> [Exercise description] Could you filter the records below and keep only the lines with the word "been"?

Rendered images with source text
■ ■ ■ ■ ■

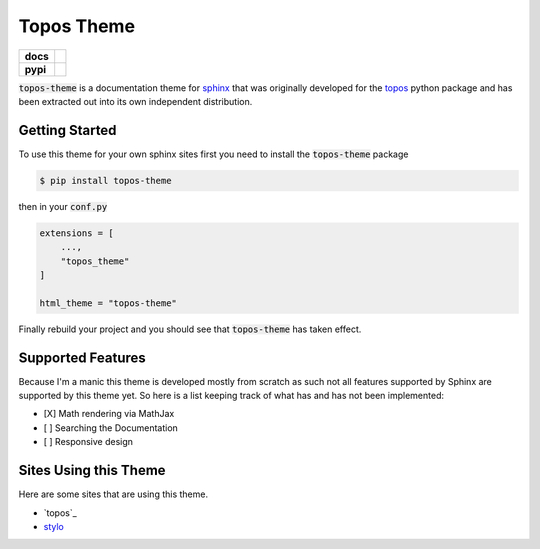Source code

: Topos Theme
===========

.. list-table::
    :stub-columns: 1

    * - docs
      - |docs|
    * - pypi
      - |version| |supported-versions|

.. |travis| image:: https://travis-ci.org/alcarney/topos.svg?branch=dev
    :target: https://travis-ci.org/alcarney/topos

.. |coveralls| image:: https://coveralls.io/repos/github/alcarney/topos/badge.svg?branch=dev
    :target: https://coveralls.io/github/alcarney/topos?branch=dev

.. |docs| image:: https://readthedocs.org/projects/topos-theme/badge/?version=latest
    :target: https://topos-theme.readthedocs.io/en/latest/
    :alt: Documentation Status

.. |version| image:: https://img.shields.io/pypi/v/topos-theme.svg
    :alt: PyPI Package latest release
    :target: https://pypi.org/project/topos-theme

.. |supported-versions| image:: https://img.shields.io/pypi/pyversions/topos-theme.svg
    :alt: Supported versions
    :target: https://pypi.org/project/topos-theme

:code:`topos-theme` is a documentation theme for `sphinx`_ that was originally
developed for the `topos <topos github>`_ python package and has been extracted out into its own
independent distribution.

Getting Started
---------------

To use this theme for your own sphinx sites first you need to install the
:code:`topos-theme` package

.. code-block:: sh

   $ pip install topos-theme

then in your :code:`conf.py`

.. code-block:: python

   extensions = [
       ...,
       "topos_theme"
   ]

   html_theme = "topos-theme"

Finally rebuild your project and you should see that :code:`topos-theme` has taken
effect.


Supported Features
------------------

Because I'm a manic this theme is developed mostly from scratch as such not all
features supported by Sphinx are supported by this theme yet. So here is a list
keeping track of what has and has not been implemented:

- [X] Math rendering via MathJax
- [ ] Searching the Documentation
- [ ] Responsive design

Sites Using this Theme
----------------------

Here are some sites that are using this theme.

- `topos`_
- `stylo`_

.. _sphinx: http://www.sphinx-doc.org/en/master
.. _topos github: https://github.com/alcarney/topos
.. _topos: https://topos.readthedocs.io/en/latest/
.. _stylo: https://alcarney.github.io/stylo/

■ ■ ■ ■ ■

> [Output for this exercise]
developed for the `topos <topos github>`_ python package and has been extracted out into its own
keeping track of what has and has not been implemented:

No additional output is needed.